#### AIM OF THE EXERCISE
From start to end, write out the following data exactly, apart from its images.

#### PROVIDED ENTRIES
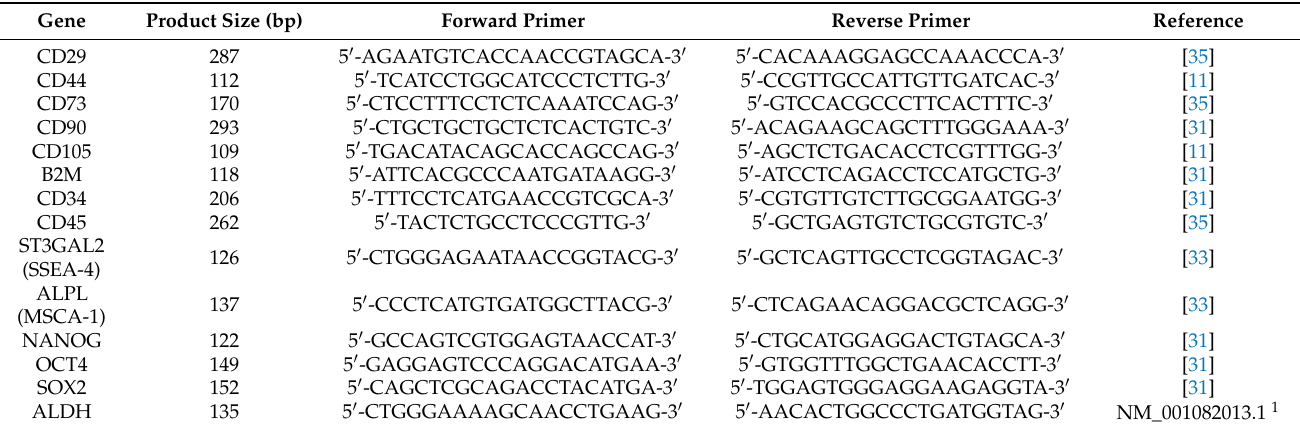
Table 3. Nucleotide sequences and size of RT-PCR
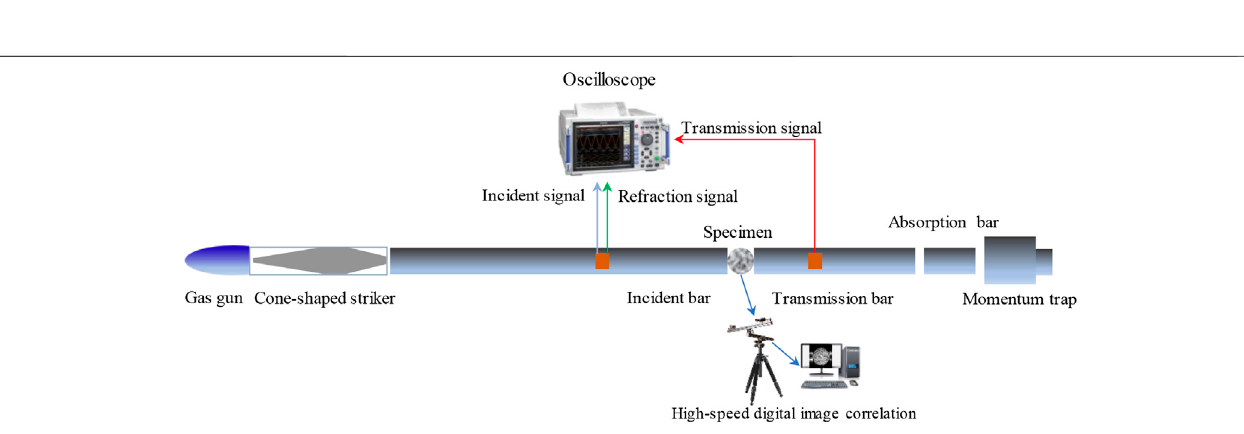
Frontiers in Physics |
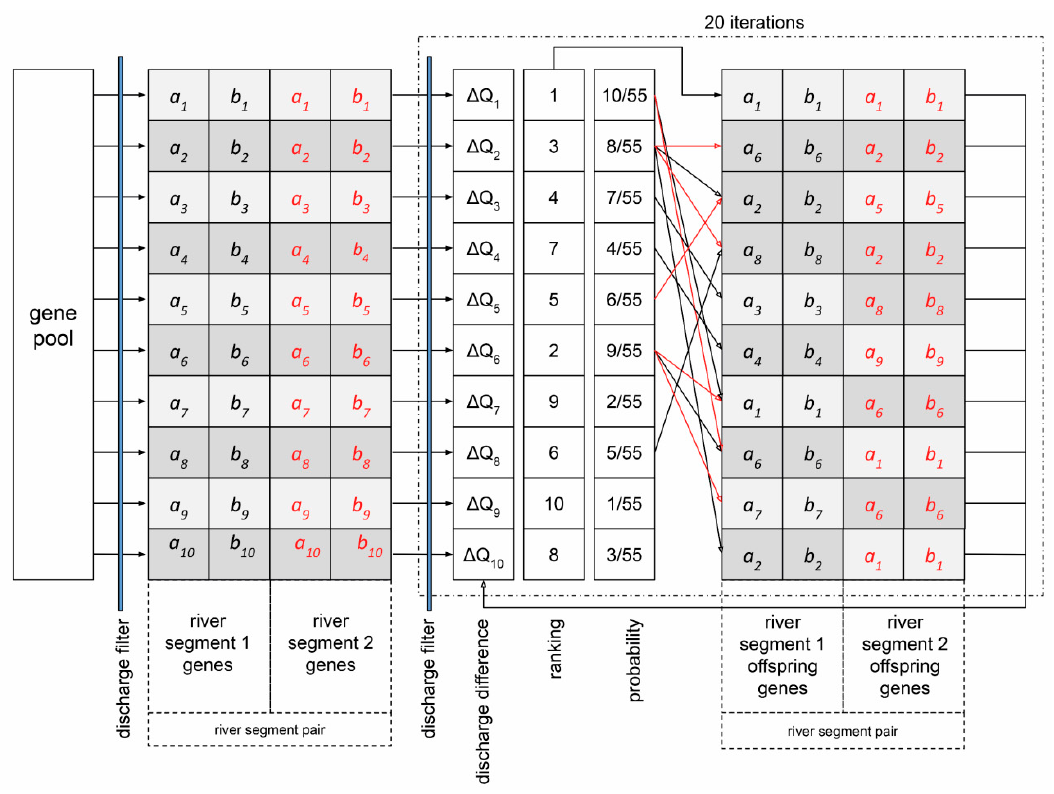
Figure 12. Schematic overview of the genetic algorithm. For a river segment pair, 10 AHG parameter pairs (genes) are randomly drawn from the gene pool. For each gene pair, the corresponding discharge time series are calculated and tested on their maximum and minimum value. If the maximum or minimum discharge criteria are not met, a new gene is drawn from the gene pool and tested. When all genes meet the criteria, the di ff erence in discharge is calculated and ranked. The genes with the smallest di ff erence are then assigned to the highest probability (10 / 55) to get drawn for the next generation of gene pairs, the ones with the greatest di ff erence to the lowest probability (1 / 55). Furthermore, the best gene pair is automatically passed to the next generation. In addition, with a probability of 1%, a gene is randomly selected and “mutated” by applying a random factor. This process is repeated 20 times for every possible pair of river segments.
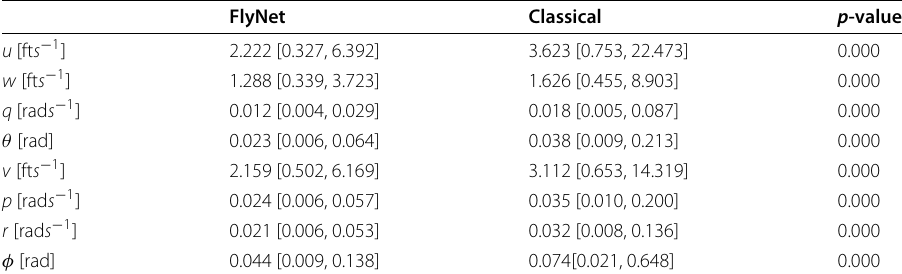
Table2 Average RMSEs in test set ( N = 45) for each channel with 95% CI and p -value FlyNet Classical p -value u [ft s − 1 ] 2.038 [0.468, 6.082] 3.171 [0.780,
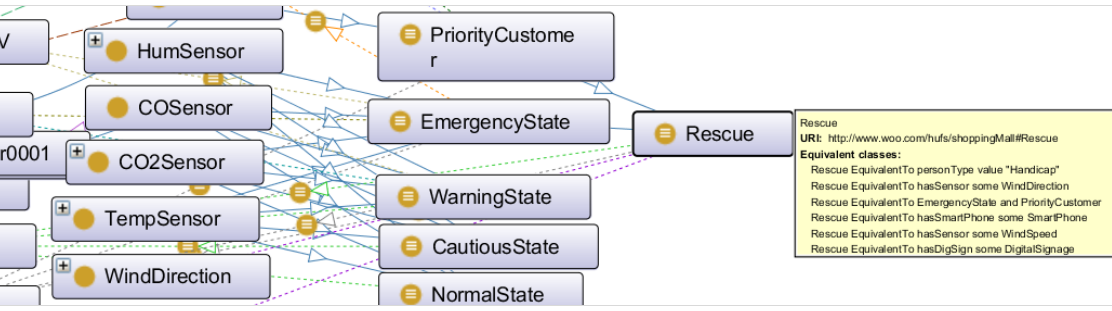
Figure 22. Representation of CVO for service creation.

#### SOLUTION
Table 3. Nucleotide sequences and size of RT-PCR
Frontiers in Physics |
Figure 12. Schematic overview of the genetic algorithm. For a river segment pair, 10 AHG parameter pairs (genes) are randomly drawn from the gene pool. For each gene pair, the corresponding discharge time series are calculated and tested on their maximum and minimum value. If the maximum or minimum discharge criteria are not met, a new gene is drawn from the gene pool and tested. When all genes meet the criteria, the di ff erence in discharge is calculated and ranked. The genes with the smallest di ff erence are then assigned to the highest probability (10 / 55) to get drawn for the next generation of gene pairs, the ones with the greatest di ff erence to the lowest probability (1 / 55). Furthermore, the best gene pair is automatically passed to the next generation. In addition, with a probability of 1%, a gene is randomly selected and “mutated” by applying a random factor. This process is repeated 20 times for every possible pair of river segments.
Table2 Average RMSEs in test set ( N = 45) for each channel with 95% CI and p -value FlyNet Classical p -value u [ft s − 1 ] 2.038 [0.468, 6.082] 3.171 [0.780,
Figure 22. Representation of CVO for service creation.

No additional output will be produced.